◆ **WHAT YOU SHOULD DO**: Copy nothing but the lines below running from the line containing "2022-09: 15 -> 30.9" through the line containing "2023-03: 168.2 -> 274", both end lines included.

◆ **DATA FOR THE TASK**:
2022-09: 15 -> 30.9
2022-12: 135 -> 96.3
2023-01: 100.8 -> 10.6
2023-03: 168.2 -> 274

==

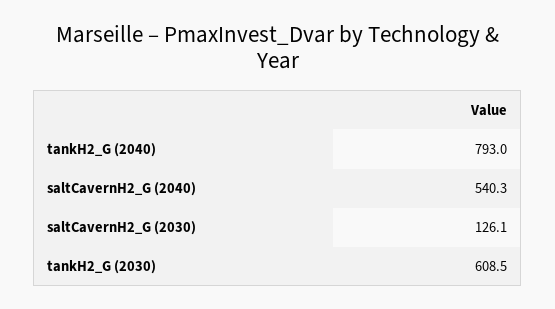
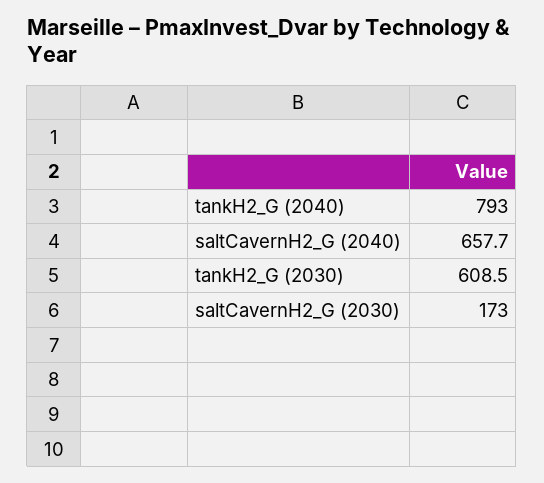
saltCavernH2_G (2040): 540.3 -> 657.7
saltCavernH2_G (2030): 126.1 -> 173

◆ **WRITTEN RESPONSE**:
2022-09: 15 -> 30.9
2022-12: 135 -> 96.3
2023-01: 100.8 -> 10.6
2023-03: 168.2 -> 274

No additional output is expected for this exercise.